### Aim of the exercise
Could you copy word for word the rows between the line holding "List the labels" and the line holding "Between 10 and", inclusive, leaving out the pictures?

### Extracted information

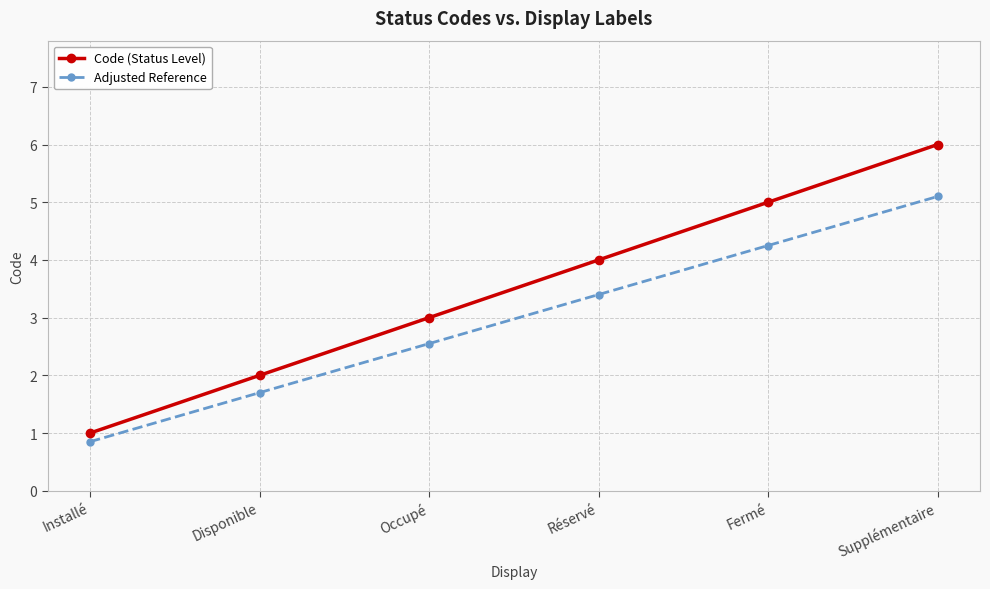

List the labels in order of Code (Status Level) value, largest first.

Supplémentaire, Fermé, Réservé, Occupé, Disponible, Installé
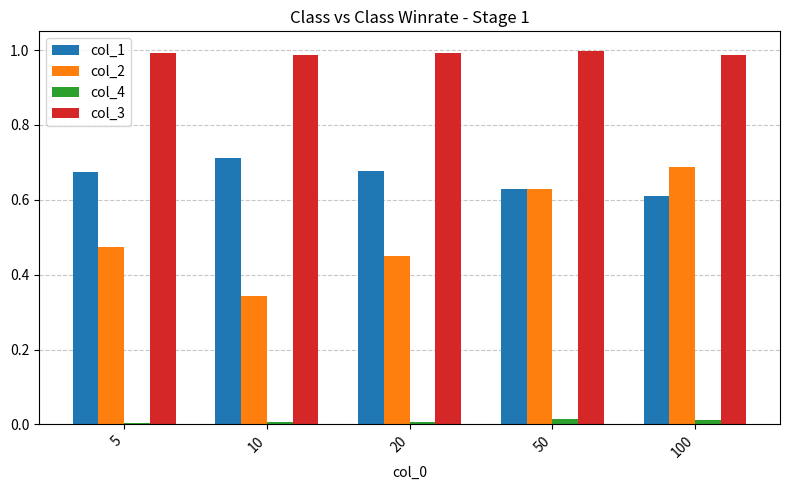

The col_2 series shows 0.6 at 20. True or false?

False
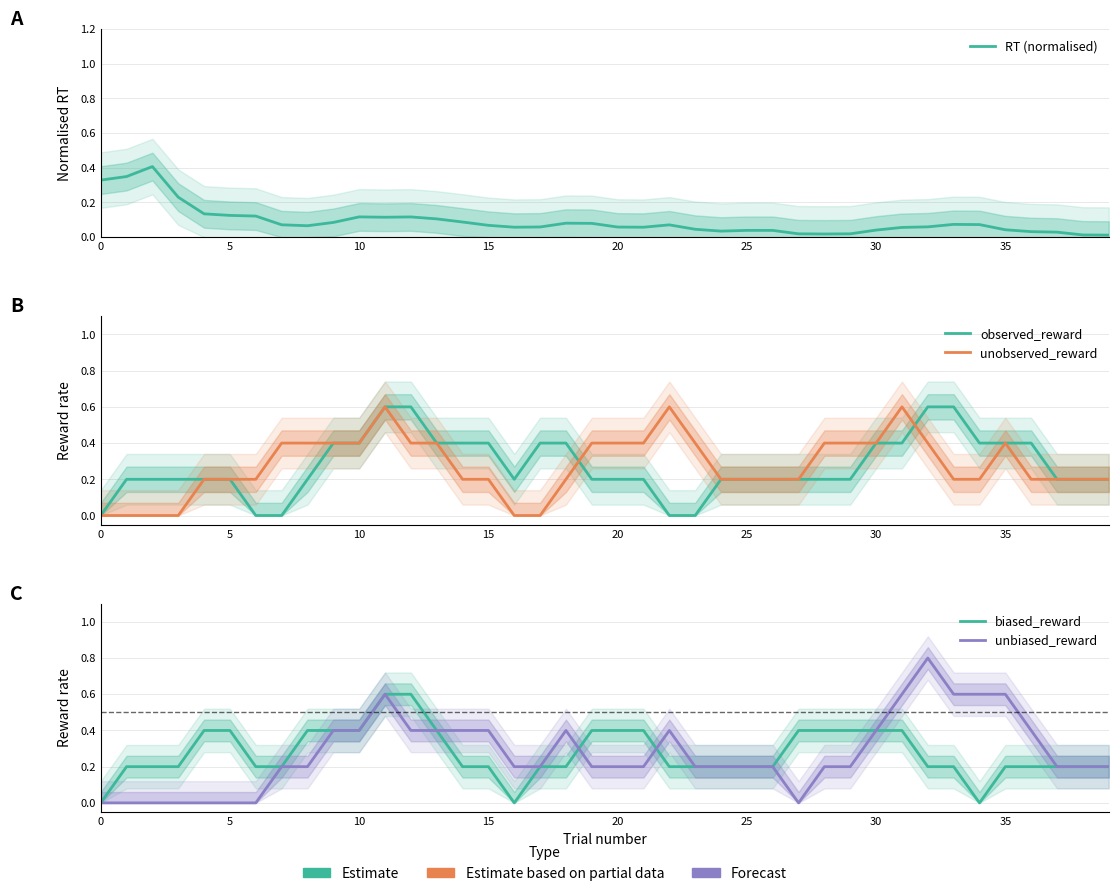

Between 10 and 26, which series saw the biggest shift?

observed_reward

--

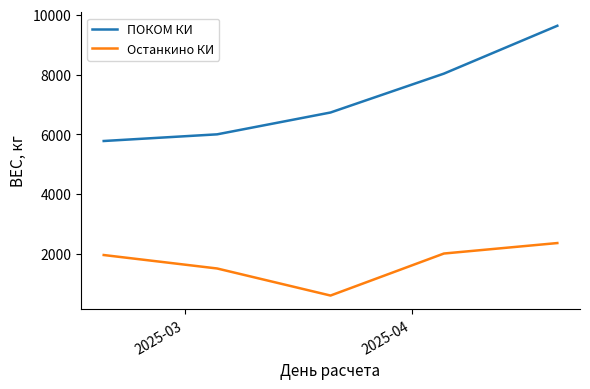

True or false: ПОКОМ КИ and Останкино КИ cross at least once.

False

### Your solution
List the labels in order of Code (Status Level) value, largest first.

Supplémentaire, Fermé, Réservé, Occupé, Disponible, Installé

The col_2 series shows 0.6 at 20. True or false?

False

Between 10 and 26, which series saw the biggest shift?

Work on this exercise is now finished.